Un impegno “part time”

Perciò, se «la Chiesa vive dell’Eucaristia» e l’Eucaristia «è il nucleo del mistero della Chiesa» (Giovanni Paolo II, Ecclesia de Eucharistia, n. 1), allora a ogni comunità cristiana, anche in situazioni complesse e in contesti culturali ed ecclesiali difficili, «dovrebbe essere garantito questo alimento spirituale».

In tal senso, osserva il Prefetto per il Clero, «ove ne emergesse l’urgenza, si potrà pensare all’ordinazione di “anziani” che, continuando a conservare la famiglia e il lavoro e ricevendo una formazione contestualizzata all’ambiente, potrebbero offrire un servizio a tempo parziale nella stessa comunità da cui provengono, per garantire la pastorale sacramentale e, in particolare, la presidenza della celebrazione eucaristica».
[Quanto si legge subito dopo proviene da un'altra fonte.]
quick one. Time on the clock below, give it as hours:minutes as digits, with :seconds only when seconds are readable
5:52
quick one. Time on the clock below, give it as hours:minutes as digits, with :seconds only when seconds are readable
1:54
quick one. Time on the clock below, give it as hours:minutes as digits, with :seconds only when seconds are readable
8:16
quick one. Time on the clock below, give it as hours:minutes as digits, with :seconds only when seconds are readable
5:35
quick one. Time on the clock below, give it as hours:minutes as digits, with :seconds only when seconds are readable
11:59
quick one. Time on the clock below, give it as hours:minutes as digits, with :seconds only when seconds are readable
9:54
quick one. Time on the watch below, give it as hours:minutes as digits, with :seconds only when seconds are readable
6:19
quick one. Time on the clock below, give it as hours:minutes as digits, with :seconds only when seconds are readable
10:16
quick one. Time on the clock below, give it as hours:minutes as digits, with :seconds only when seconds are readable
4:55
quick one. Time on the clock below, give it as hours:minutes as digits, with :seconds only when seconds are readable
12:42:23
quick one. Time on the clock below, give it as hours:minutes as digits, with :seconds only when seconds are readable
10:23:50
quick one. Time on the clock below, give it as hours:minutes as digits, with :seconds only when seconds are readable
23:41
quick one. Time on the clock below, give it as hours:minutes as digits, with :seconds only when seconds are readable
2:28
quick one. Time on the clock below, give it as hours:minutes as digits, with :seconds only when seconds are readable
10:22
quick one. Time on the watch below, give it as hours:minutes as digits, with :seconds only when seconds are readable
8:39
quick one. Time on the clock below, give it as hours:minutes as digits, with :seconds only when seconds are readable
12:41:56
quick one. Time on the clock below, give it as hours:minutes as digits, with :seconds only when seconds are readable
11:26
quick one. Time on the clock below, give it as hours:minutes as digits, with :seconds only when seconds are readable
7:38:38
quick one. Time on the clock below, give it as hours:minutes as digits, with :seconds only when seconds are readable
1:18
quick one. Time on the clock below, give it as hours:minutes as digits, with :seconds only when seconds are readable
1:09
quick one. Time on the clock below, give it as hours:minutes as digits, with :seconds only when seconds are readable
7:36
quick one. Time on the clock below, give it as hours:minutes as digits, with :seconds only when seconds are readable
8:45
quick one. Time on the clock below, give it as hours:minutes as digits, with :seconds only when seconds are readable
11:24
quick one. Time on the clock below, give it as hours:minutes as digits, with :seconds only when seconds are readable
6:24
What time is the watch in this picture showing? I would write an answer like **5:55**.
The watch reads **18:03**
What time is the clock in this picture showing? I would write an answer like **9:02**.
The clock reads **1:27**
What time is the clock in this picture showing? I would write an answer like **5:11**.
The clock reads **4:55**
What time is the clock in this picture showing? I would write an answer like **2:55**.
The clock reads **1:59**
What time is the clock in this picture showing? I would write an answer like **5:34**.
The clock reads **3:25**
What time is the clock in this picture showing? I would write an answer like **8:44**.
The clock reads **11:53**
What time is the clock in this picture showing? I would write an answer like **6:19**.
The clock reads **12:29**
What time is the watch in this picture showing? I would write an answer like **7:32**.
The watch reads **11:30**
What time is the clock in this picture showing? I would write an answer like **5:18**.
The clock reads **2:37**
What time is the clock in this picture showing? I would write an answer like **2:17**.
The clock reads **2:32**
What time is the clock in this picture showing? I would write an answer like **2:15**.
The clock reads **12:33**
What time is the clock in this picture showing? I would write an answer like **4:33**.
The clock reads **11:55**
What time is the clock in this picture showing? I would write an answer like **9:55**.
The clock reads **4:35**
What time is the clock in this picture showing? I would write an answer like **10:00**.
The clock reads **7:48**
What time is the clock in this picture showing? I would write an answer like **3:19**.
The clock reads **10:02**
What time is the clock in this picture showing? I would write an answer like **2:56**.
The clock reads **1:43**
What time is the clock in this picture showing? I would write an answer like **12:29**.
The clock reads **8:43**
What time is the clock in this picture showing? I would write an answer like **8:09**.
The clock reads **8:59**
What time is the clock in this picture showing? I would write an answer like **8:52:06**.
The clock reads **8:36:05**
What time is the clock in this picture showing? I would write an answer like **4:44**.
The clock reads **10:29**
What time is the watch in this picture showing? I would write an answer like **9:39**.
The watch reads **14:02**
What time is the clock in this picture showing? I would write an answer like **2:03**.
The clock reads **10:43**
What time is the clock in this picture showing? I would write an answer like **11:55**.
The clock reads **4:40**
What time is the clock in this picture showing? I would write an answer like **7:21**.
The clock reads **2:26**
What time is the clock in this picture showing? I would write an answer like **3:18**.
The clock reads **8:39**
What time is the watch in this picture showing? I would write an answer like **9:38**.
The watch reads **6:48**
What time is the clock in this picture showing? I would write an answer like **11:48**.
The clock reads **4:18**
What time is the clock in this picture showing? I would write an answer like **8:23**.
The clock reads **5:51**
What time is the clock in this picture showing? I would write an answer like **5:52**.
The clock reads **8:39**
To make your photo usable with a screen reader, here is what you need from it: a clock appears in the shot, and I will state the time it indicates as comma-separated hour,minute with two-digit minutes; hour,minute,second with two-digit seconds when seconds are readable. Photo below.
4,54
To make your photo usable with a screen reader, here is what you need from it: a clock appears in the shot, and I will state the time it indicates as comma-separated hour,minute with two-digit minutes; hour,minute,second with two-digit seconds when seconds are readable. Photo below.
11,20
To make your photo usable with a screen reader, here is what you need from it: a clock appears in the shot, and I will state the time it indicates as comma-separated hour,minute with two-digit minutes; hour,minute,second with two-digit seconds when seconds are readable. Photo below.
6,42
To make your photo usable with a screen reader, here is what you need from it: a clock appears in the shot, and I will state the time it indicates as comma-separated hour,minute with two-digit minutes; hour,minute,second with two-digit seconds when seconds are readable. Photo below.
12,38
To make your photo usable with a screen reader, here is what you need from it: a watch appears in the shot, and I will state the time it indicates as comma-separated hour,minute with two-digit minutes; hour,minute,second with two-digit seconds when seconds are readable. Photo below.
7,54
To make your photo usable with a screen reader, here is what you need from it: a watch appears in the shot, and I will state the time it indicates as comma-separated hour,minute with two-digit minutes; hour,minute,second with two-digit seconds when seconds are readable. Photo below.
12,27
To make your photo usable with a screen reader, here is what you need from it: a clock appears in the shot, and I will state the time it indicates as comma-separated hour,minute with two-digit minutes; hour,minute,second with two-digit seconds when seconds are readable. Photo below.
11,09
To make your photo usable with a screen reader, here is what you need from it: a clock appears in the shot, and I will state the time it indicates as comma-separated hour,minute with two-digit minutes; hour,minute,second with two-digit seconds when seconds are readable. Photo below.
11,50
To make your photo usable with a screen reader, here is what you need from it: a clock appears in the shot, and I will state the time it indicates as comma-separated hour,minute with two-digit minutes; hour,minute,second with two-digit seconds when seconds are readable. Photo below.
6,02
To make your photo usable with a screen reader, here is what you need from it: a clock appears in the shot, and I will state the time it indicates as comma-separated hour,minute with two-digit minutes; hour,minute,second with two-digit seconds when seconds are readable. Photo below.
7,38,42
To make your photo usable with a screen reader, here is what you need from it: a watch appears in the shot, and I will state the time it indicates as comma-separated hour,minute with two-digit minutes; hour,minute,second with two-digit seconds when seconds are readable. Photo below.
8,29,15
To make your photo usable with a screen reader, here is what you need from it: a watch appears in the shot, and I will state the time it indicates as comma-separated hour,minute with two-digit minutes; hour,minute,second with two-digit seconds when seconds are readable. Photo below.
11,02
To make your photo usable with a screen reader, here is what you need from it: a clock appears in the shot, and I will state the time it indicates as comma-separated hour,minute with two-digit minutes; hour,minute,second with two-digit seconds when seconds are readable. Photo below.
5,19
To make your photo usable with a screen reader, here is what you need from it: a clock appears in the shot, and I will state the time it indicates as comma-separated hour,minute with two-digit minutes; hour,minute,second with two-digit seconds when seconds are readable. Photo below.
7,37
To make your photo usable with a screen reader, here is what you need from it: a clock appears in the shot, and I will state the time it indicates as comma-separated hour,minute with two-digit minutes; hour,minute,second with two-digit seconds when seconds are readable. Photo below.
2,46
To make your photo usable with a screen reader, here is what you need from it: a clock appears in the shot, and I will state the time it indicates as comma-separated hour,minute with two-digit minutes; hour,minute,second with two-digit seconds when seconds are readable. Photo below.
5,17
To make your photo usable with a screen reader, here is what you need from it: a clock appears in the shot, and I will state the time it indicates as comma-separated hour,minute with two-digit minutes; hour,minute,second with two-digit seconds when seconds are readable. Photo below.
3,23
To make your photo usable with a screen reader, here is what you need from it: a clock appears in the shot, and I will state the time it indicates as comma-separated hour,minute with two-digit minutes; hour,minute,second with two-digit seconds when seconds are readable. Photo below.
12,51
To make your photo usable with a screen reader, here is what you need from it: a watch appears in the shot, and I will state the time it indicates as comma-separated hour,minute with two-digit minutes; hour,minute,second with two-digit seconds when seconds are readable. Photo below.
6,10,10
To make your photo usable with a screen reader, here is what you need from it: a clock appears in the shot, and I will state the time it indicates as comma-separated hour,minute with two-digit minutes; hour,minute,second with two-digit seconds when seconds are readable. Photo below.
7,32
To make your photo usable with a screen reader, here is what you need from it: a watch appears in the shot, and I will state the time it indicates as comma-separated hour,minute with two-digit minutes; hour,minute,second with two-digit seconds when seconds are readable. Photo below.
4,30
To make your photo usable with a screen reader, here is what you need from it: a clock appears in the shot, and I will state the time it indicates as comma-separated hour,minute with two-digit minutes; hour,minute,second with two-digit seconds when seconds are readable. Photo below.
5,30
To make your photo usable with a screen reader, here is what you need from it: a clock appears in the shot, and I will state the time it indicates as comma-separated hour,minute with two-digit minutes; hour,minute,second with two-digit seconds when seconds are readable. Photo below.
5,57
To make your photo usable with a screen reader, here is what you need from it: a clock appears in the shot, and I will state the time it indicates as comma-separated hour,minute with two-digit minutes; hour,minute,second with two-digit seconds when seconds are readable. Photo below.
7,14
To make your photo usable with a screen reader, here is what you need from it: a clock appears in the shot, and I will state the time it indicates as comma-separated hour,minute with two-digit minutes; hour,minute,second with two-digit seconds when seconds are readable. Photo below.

“Itineranti” o “stanziali”

Ci sarebbe in pratica un ritorno alle origini. «Si ricupererebbe – rincara Stella – quella struttura già esistente nella Chiesa delle origini, che distingueva i ministri ordinati celibi (come Paolo e altri fondatori di comunità) dai responsabili di comunità, come gli “anziani” di Corinto. I primi, con formazione più specifica e impegno a tempo pieno nel ministero, sarebbero più itineranti; i secondi, invece, nati all’interno delle stesse comunità, sarebbero più stanziali, secondo i bisogni e le necessità sacramentali della collettività».

Due compiti differenti

In sostanza, ogni comunità appartata e spesso quasi irraggiungibile «potrebbe esprimere i propri “anziani” per la presidenza dell’Eucaristia, mentre i ministri ordinati celibi, essendo itineranti, si occuperebbero dell’animazione e formazione di queste comunità, nonché degli “anziani” stessi che le presiedono in modo stabile».

“Ipotesi da approfondire”

Una proposta che potrebbe sostituire, nel tempo, la figura del prete come la conosciamo oggi? «Si tratta – risponde il cardinale – soltanto di ipotesi da approfondire e di suggestioni che dovrebbero essere verificate attraverso uno studio attento e un ampio discernimento ecclesiale. Una proposta del genere, tuttavia, non sostituirebbe la tipologia di prete attuale né porrebbe in alcun modo l’accento sul celibato opzionale».

“Un prezioso servizio”

Invece, conclude Stella, «andrebbe a completare questa figura, affiancandole quella dei membri della comunità, scelti per età matura e vita esemplare, che potrebbero offrire un prezioso servizio, presiedendo l’Eucaristia e garantendo la confessione e l’unzione degli infermi. Sul tema, il cammino e la discussione sono appena iniziati«.